Scientists have for the first time determined how both the virus and a resulting strong antibody response co-evolved in one HIV-infected individual.
The findings could help researchers identify which proteins to use in investigational vaccines to induce antibodies capable of preventing infection from an array of HIV strains.
Previously, a study of antibody genetics enabled scientists to deduce the step-by-step evolution of certain broadly neutralizing antibodies—those that can prevent infection by the majority of HIV strains found around the globe.
Yet, the specific viruses that gave rise to those antibodies and the virus mutations that drove them to reach their final form remained unknown, hampering HIV vaccine discovery.
In the current study, scientists identified one of the roughly 20 percent of HIV-infected individuals who naturally develop broadly neutralizing antibodies to the virus after several years of infection.

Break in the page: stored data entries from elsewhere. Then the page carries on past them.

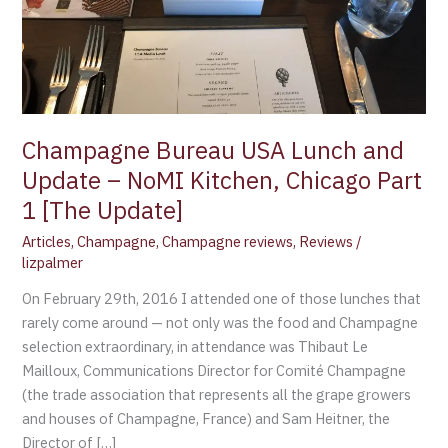
Kitchen,
Chicago
Part
1
[The
Update]
Champagne Bureau USA Lunch and
Update – NoMI Kitchen, Chicago Part
1 [The Update]
Articles
,
Champagne
,
Champagne reviews
,
Reviews
/
lizpalmer
On February 29th, 2016 I attended one of those lunches that
rarely come around — not only was the food and Champagne
selection extraordinary, in attendance was Thibaut Le
Mailloux, Communications Director for Comité Champagne
(the trade association that represents all the grape growers
and houses of Champagne, France) and Sam Heitner, the
Director of […]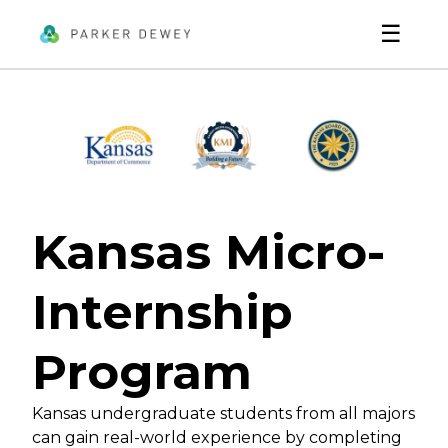
☰
Kansas Micro-
Internship
Program
Kansas undergraduate students from all majors
can gain real-world experience by completing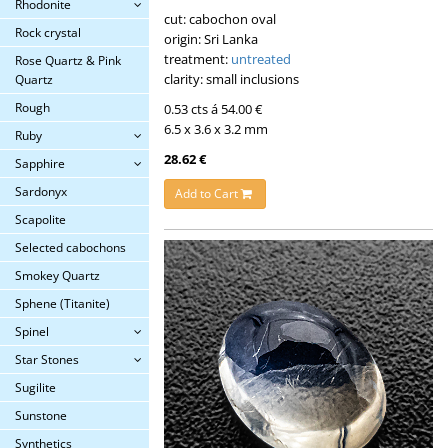
Rhodonite
cut: cabochon oval
Rock crystal
origin: Sri Lanka
treatment:
untreated
Rose Quartz & Pink
clarity: small inclusions
Quartz
Rough
0.53 cts á 54.00 €
6.5 x 3.6 x 3.2 mm
Ruby
28.62 €
Sapphire
Sardonyx
Add to Cart
Scapolite
Selected cabochons
Smokey Quartz
Sphene (Titanite)
Spinel
Star Stones
Sugilite
Sunstone
Synthetics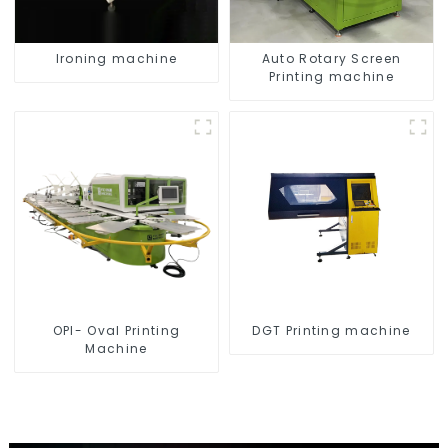
Ironing machine
Auto Rotary Screen
Printing machine
OPI- Oval Printing
DGT Printing machine
Machine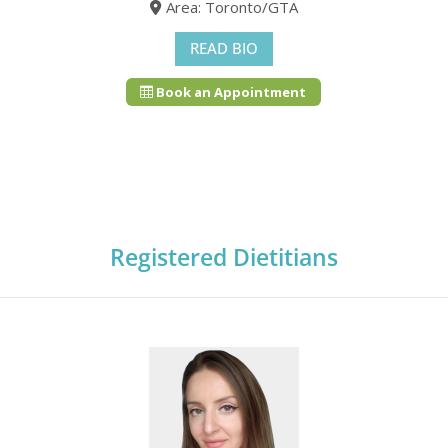
Area: Toronto/GTA
READ BIO
Book an Appointment
Registered Dietitians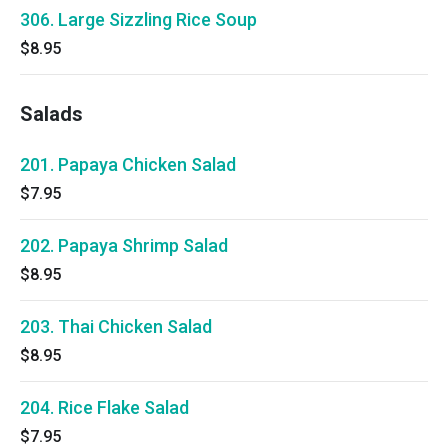
306. Large Sizzling Rice Soup
$8.95
Salads
201. Papaya Chicken Salad
$7.95
202. Papaya Shrimp Salad
$8.95
203. Thai Chicken Salad
$8.95
204. Rice Flake Salad
$7.95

This person in Africa was a volunteer in a study in which participants gave weekly blood samples beginning early in the course of infection.
This individual had joined the study just 4 weeks after infection and was followed for more than 3 years.
Having blood samples from such an early stage enabled researchers to pinpoint the particular "founder" virus that triggered the immune system to make an immature broadly neutralizing antibody against HIV, as well as the cell from which that antibody emerged.
Analyses of the weekly samples also enabled the scientists to see the series of changes that the virus and antibody underwent over 2.5 years until the antibody matured to a form capable of potently neutralizing the virus.
Scientists are now attempting to create a vaccine that harmlessly mimics the virus at key points in the observed process to generate broadly neutralizing HIV antibodies, first in uninfected animals and then in uninfected people.